Try it » Search the entries below for the word "Endometrium", then copy each line in which it is found.

Records for processing »
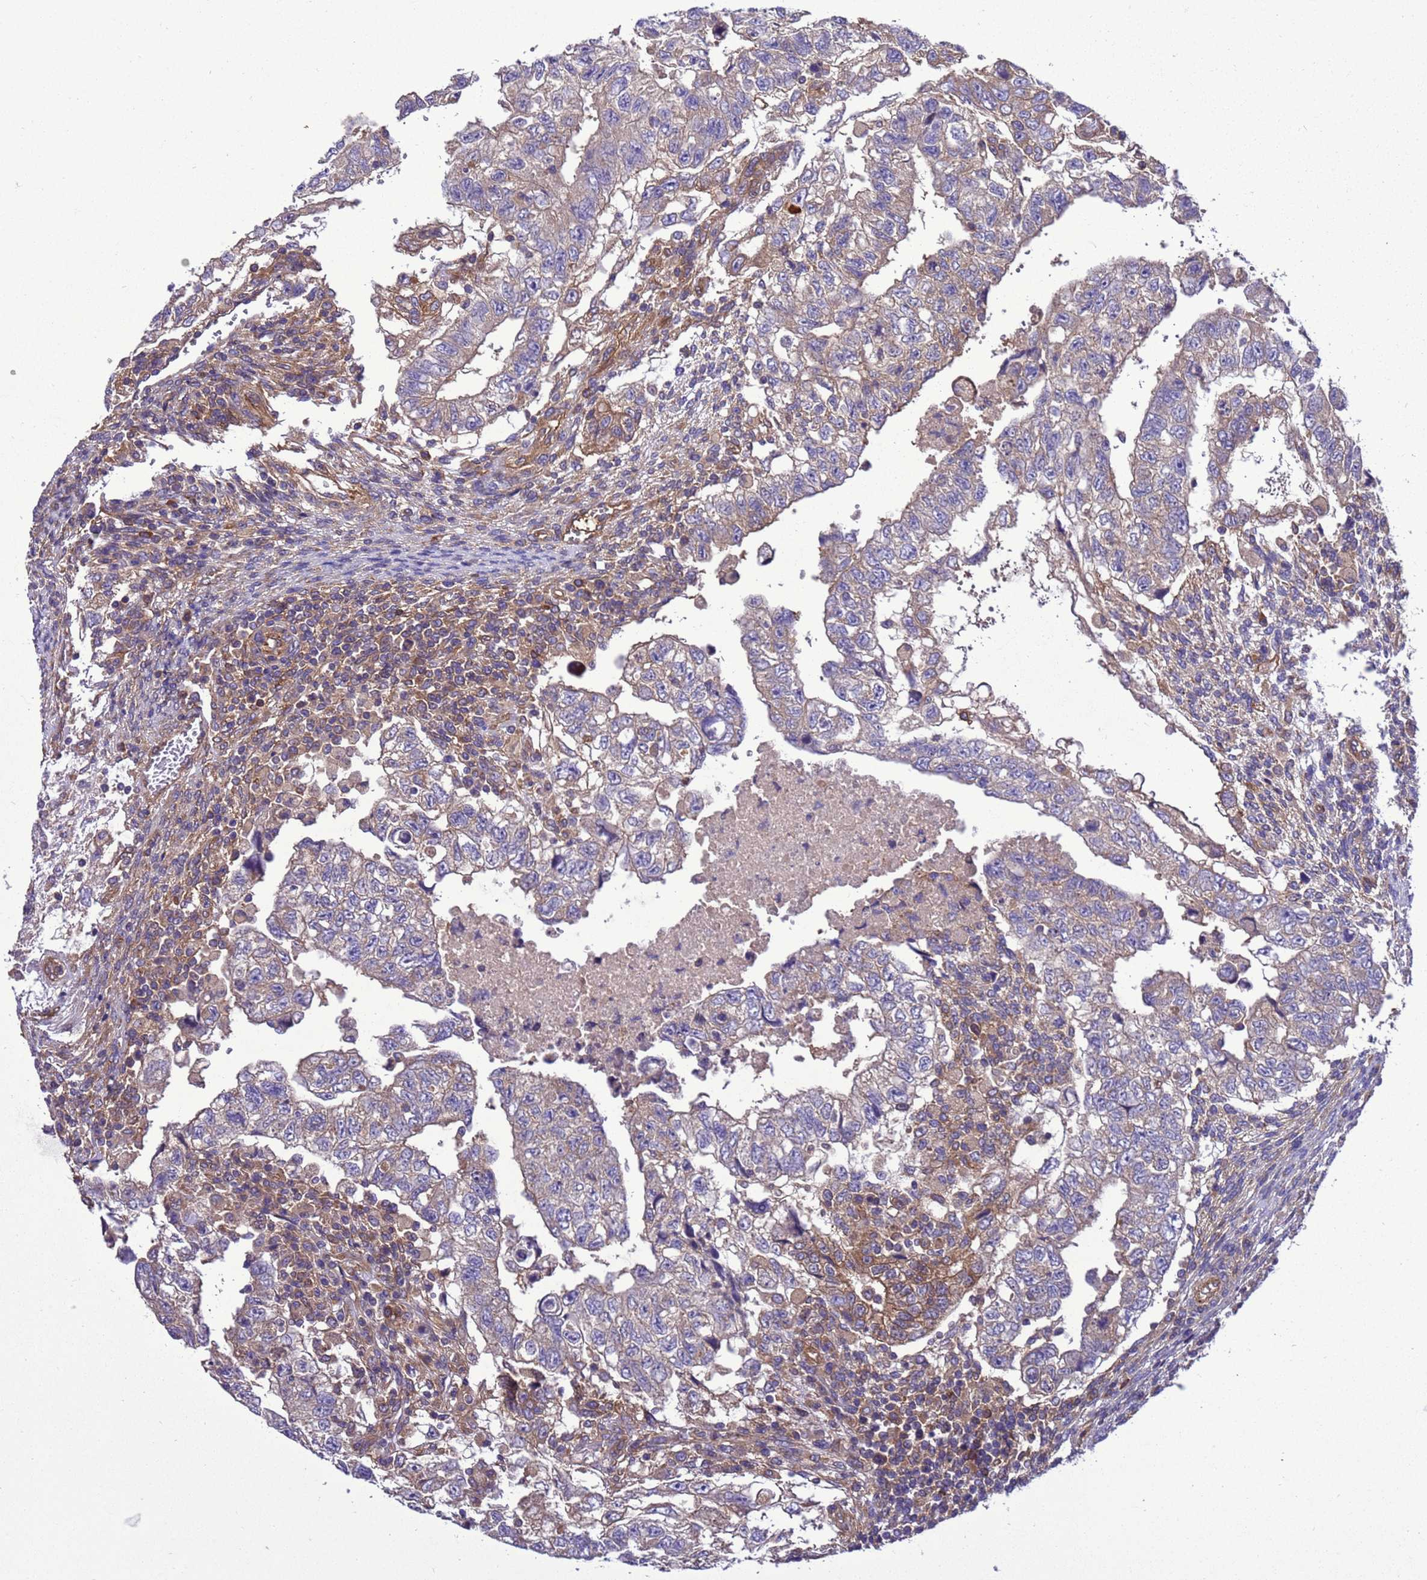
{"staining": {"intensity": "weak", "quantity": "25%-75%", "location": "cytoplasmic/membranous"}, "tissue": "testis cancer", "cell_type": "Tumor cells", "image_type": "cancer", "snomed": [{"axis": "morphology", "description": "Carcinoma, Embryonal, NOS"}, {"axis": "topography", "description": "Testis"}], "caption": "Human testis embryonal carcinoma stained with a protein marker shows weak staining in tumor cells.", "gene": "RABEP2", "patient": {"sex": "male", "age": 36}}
==
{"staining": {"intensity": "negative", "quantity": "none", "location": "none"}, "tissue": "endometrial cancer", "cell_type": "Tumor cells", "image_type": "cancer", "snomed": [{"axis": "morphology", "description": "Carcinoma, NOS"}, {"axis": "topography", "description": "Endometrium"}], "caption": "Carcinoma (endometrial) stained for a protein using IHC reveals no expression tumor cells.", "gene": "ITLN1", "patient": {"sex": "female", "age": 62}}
==
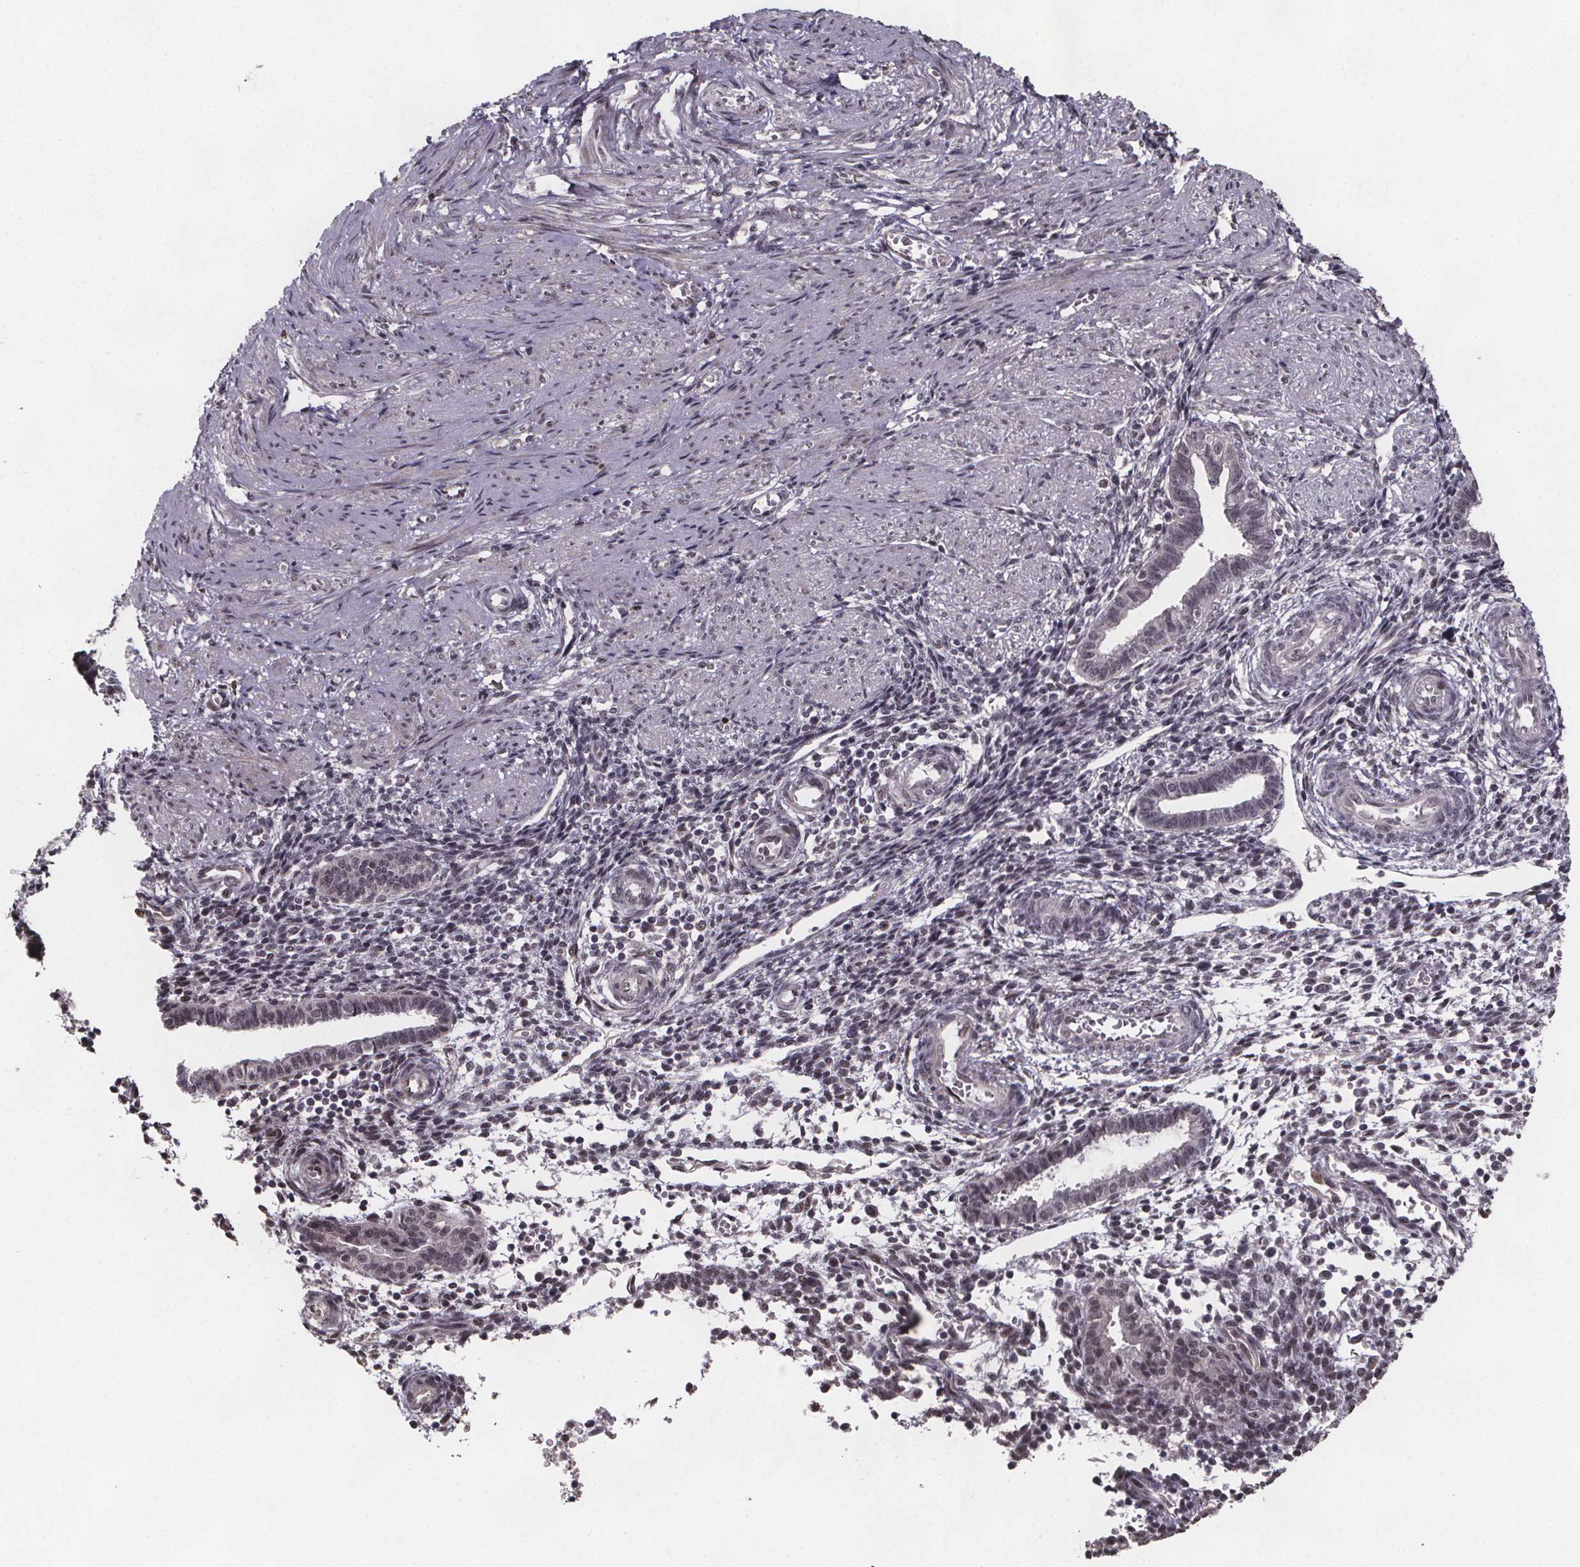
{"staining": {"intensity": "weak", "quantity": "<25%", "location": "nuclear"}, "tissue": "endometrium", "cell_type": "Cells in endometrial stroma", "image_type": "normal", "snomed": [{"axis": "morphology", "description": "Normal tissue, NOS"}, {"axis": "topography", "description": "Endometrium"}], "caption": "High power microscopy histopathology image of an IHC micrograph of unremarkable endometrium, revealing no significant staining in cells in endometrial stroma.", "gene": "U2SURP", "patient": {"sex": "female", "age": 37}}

Output of the task »
{"staining": {"intensity": "negative", "quantity": "none", "location": "none"}, "tissue": "endometrial cancer", "cell_type": "Tumor cells", "image_type": "cancer", "snomed": [{"axis": "morphology", "description": "Carcinoma, NOS"}, {"axis": "topography", "description": "Endometrium"}], "caption": "Carcinoma (endometrial) stained for a protein using IHC reveals no expression tumor cells.", "gene": "ITLN1", "patient": {"sex": "female", "age": 62}}
{"staining": {"intensity": "weak", "quantity": "<25%", "location": "nuclear"}, "tissue": "endometrium", "cell_type": "Cells in endometrial stroma", "image_type": "normal", "snomed": [{"axis": "morphology", "description": "Normal tissue, NOS"}, {"axis": "topography", "description": "Endometrium"}], "caption": "High power microscopy histopathology image of an IHC micrograph of unremarkable endometrium, revealing no significant staining in cells in endometrial stroma.", "gene": "U2SURP", "patient": {"sex": "female", "age": 37}}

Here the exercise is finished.